Extracted data.
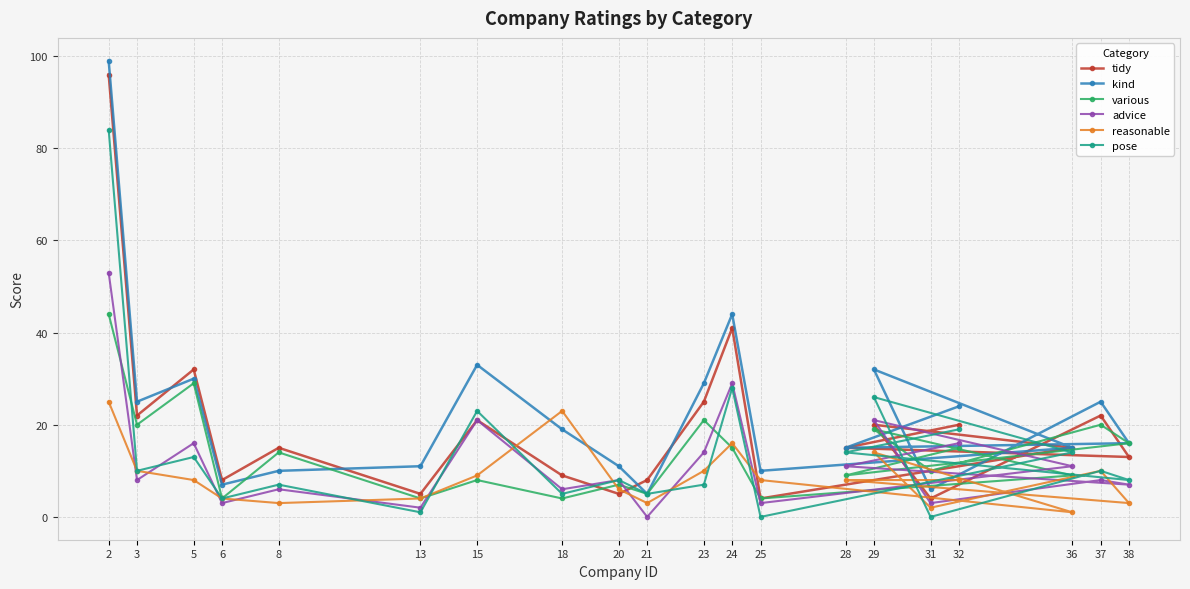

What is the label of the 13th point from the left?

25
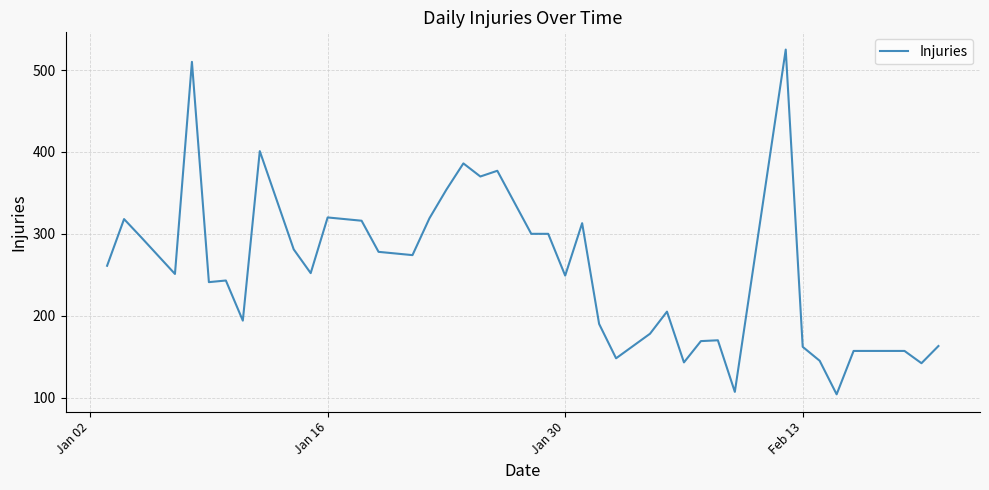

What is the minimum value shown in the chart?

104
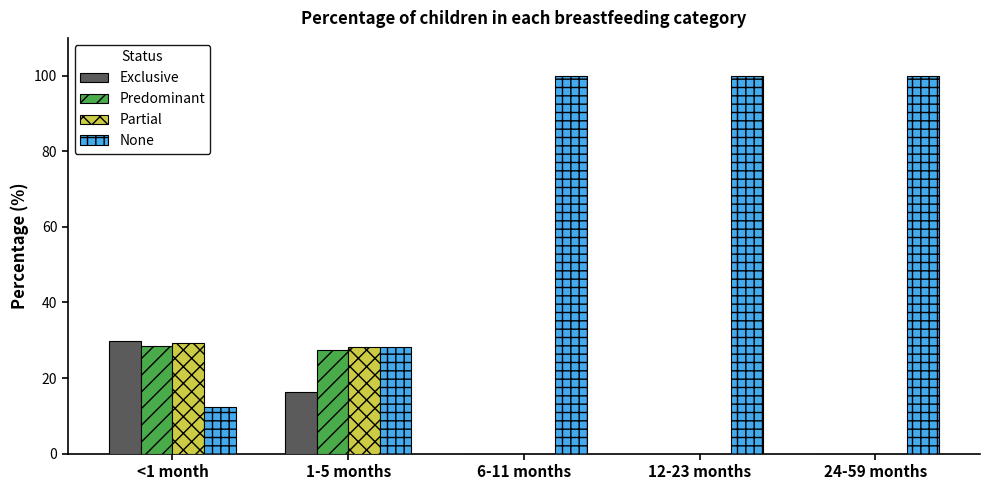

How many categories are shown in the chart?

5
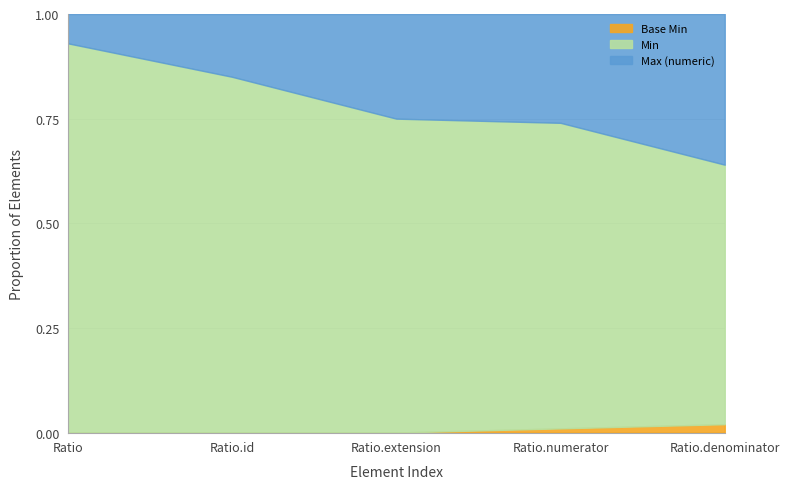

What is the total value across all series at Ratio.extension?

1.0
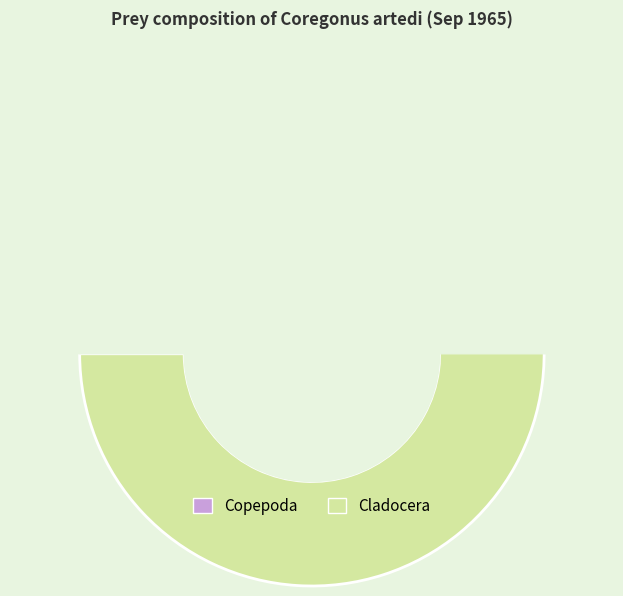

What percentage is the Copepoda slice, to the nearest percent?

4%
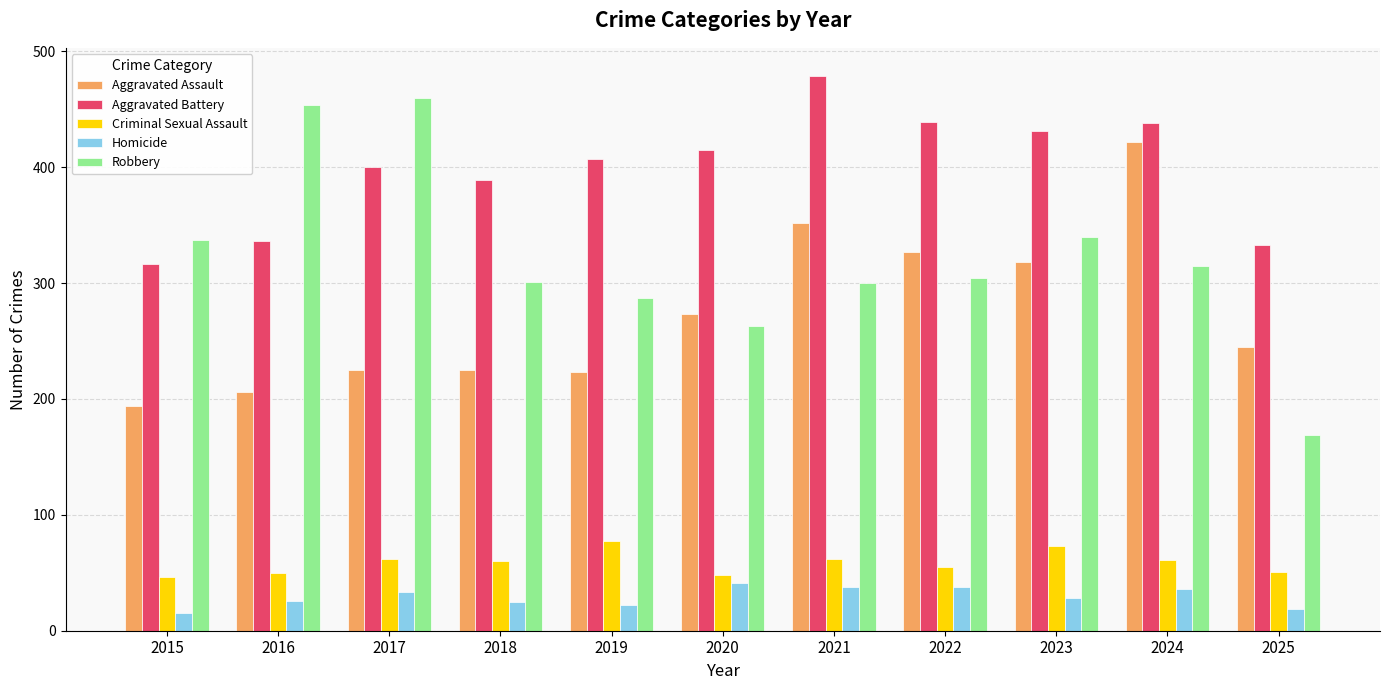

Which series has the largest range (max minus min)?

Robbery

Task to carry out. Copy the entire listing above word for word, leaving out the picture markers.

Written response.
What is the label of the 13th point from the left?

25

What is the minimum value shown in the chart?

104

How many categories are shown in the chart?

5

What is the total value across all series at Ratio.extension?

1.0

What percentage is the Copepoda slice, to the nearest percent?

4%

Which series has the largest range (max minus min)?

Robbery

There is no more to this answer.